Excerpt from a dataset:
******
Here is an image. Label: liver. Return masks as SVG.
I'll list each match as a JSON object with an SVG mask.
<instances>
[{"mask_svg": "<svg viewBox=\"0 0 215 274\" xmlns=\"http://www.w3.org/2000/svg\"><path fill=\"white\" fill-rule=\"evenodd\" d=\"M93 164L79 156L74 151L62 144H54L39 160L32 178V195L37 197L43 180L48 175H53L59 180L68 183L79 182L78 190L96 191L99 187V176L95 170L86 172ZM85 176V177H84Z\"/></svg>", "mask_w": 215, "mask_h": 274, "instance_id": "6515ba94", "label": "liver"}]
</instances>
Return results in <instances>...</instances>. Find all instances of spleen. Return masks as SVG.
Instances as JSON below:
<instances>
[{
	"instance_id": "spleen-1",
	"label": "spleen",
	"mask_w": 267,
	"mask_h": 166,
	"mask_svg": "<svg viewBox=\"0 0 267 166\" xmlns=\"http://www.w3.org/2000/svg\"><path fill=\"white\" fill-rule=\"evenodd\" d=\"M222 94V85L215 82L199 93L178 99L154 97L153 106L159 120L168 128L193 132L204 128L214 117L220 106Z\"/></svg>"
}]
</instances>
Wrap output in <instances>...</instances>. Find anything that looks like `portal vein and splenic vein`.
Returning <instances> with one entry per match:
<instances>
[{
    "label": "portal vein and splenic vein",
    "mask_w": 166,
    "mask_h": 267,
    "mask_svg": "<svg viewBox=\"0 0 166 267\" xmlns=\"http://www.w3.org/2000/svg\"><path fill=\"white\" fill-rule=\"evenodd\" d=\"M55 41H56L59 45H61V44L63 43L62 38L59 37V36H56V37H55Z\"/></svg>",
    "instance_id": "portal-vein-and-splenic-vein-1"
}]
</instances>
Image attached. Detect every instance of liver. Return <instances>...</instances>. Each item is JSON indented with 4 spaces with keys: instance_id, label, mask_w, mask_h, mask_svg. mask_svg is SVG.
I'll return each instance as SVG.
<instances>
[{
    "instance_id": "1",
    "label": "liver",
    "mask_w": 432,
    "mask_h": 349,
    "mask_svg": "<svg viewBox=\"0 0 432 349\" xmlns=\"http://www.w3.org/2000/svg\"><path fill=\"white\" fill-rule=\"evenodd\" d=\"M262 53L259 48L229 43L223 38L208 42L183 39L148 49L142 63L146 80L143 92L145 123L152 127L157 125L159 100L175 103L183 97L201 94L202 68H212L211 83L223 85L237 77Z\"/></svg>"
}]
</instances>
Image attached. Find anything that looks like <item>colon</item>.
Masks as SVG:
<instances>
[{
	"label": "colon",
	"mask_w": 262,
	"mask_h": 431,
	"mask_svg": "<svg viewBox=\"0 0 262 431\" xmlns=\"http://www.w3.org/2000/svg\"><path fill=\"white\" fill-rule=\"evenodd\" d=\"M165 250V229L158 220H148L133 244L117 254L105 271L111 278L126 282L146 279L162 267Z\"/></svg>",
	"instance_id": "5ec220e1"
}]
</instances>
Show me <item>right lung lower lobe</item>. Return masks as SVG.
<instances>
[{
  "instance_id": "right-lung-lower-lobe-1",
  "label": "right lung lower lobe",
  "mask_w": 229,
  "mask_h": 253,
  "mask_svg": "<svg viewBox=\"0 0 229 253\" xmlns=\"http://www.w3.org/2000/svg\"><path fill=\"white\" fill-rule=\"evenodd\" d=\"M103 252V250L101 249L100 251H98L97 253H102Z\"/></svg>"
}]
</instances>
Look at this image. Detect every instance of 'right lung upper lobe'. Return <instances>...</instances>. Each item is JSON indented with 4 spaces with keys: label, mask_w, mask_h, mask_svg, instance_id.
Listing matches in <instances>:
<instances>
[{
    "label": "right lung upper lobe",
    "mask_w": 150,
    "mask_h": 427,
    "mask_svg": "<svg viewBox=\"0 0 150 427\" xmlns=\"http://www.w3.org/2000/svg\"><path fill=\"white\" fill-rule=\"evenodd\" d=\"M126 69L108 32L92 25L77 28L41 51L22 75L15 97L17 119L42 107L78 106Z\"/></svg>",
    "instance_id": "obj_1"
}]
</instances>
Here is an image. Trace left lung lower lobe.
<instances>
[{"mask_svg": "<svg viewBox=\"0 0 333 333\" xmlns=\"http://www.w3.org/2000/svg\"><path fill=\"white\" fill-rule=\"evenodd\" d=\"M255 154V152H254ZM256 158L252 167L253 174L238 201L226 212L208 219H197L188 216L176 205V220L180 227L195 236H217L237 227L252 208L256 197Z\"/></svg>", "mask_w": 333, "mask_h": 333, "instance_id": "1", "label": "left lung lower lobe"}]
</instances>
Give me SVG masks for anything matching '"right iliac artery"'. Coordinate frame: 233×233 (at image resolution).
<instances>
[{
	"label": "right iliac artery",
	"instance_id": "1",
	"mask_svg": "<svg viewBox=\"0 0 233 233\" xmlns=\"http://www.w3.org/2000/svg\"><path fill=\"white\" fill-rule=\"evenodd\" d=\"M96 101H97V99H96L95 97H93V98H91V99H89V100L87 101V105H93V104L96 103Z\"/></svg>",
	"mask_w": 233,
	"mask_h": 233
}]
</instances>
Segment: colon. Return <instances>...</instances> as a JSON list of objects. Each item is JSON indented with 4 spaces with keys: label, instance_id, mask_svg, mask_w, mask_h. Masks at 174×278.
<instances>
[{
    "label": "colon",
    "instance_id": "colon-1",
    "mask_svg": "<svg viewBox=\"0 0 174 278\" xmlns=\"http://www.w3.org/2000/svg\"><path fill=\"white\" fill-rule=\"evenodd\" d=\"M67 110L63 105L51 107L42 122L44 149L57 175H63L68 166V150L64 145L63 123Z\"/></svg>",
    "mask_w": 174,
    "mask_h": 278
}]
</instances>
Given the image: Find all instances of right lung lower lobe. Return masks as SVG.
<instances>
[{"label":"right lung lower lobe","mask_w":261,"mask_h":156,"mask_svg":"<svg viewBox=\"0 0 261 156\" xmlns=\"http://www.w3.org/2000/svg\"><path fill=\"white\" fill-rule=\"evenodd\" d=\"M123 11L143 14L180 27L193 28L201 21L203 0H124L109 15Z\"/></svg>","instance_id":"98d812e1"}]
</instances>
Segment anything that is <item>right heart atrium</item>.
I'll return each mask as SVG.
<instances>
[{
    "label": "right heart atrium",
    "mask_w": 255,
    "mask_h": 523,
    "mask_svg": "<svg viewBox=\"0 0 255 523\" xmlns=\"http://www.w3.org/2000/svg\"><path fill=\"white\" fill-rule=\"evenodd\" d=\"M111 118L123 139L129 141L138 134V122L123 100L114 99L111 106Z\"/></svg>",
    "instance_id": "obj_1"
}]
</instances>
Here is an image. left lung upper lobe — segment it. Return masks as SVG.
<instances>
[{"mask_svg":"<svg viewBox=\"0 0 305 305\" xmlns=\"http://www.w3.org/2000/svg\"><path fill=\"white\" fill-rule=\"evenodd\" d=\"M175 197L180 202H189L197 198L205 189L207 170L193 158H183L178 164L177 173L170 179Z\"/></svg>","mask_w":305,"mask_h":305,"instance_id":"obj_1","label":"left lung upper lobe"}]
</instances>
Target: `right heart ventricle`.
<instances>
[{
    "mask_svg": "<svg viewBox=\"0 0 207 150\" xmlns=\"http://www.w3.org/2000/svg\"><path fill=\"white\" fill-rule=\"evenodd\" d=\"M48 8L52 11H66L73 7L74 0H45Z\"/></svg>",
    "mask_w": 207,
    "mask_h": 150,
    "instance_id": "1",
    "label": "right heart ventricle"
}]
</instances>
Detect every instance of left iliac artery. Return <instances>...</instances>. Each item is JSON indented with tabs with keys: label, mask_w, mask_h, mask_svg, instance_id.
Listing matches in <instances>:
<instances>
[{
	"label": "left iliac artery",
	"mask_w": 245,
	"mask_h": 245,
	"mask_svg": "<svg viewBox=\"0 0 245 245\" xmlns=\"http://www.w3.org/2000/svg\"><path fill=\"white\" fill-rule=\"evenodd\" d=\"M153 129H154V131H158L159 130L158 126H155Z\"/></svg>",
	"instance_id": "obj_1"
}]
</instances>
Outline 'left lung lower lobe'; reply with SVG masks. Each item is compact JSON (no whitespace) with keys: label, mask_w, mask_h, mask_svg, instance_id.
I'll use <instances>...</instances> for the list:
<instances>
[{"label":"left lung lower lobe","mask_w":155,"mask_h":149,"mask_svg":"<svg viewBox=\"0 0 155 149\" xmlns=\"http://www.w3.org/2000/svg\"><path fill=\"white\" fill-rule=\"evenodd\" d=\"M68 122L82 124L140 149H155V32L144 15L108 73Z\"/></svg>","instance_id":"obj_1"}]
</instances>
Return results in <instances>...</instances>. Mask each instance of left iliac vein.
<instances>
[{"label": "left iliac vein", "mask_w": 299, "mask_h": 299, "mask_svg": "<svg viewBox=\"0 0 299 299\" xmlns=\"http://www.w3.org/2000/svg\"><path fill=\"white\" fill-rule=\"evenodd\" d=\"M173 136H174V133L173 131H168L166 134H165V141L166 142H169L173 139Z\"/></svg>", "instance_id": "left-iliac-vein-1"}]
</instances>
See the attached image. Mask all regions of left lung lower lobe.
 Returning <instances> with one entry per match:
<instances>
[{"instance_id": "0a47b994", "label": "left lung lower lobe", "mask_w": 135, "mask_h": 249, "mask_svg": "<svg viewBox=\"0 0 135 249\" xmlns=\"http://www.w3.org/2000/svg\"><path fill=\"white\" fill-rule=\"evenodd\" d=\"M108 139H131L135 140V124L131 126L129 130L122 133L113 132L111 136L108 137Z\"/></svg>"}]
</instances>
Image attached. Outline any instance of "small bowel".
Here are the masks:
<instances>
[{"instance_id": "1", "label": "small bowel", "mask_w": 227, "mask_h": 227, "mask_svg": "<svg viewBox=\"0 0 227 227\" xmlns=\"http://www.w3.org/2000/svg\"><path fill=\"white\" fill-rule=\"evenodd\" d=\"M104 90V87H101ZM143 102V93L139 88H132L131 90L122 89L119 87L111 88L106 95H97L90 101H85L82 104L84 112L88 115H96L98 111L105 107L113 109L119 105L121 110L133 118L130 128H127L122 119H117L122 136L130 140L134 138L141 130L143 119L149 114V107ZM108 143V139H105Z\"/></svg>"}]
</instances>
******
• [SET PROBLEM] Put the lines from the one containing "Image attached. Outline" through the end of the entries into a JSON list of strings, with one string per line and blank lines omitted.

• [EXPECTED OUTPUT]
[
  "Image attached. Outline any instance of \"small bowel\".",
  "Here are the masks:",
  "<instances>",
  "[{\"instance_id\": \"1\", \"label\": \"small bowel\", \"mask_w\": 227, \"mask_h\": 227, \"mask_svg\": \"<svg viewBox=\\\"0 0 227 227\\\" xmlns=\\\"http://www.w3.org/2000/svg\\\"><path fill=\\\"white\\\" fill-rule=\\\"evenodd\\\" d=\\\"M104 90V87H101ZM143 102V93L139 88H132L131 90L122 89L119 87L111 88L106 95H97L90 101H85L82 104L84 112L88 115H96L98 111L105 107L113 109L119 105L121 110L133 118L130 128H127L122 119H117L122 136L130 140L134 138L141 130L143 119L149 114V107ZM108 143V139H105Z\\\"/></svg>\"}]",
  "</instances>"
]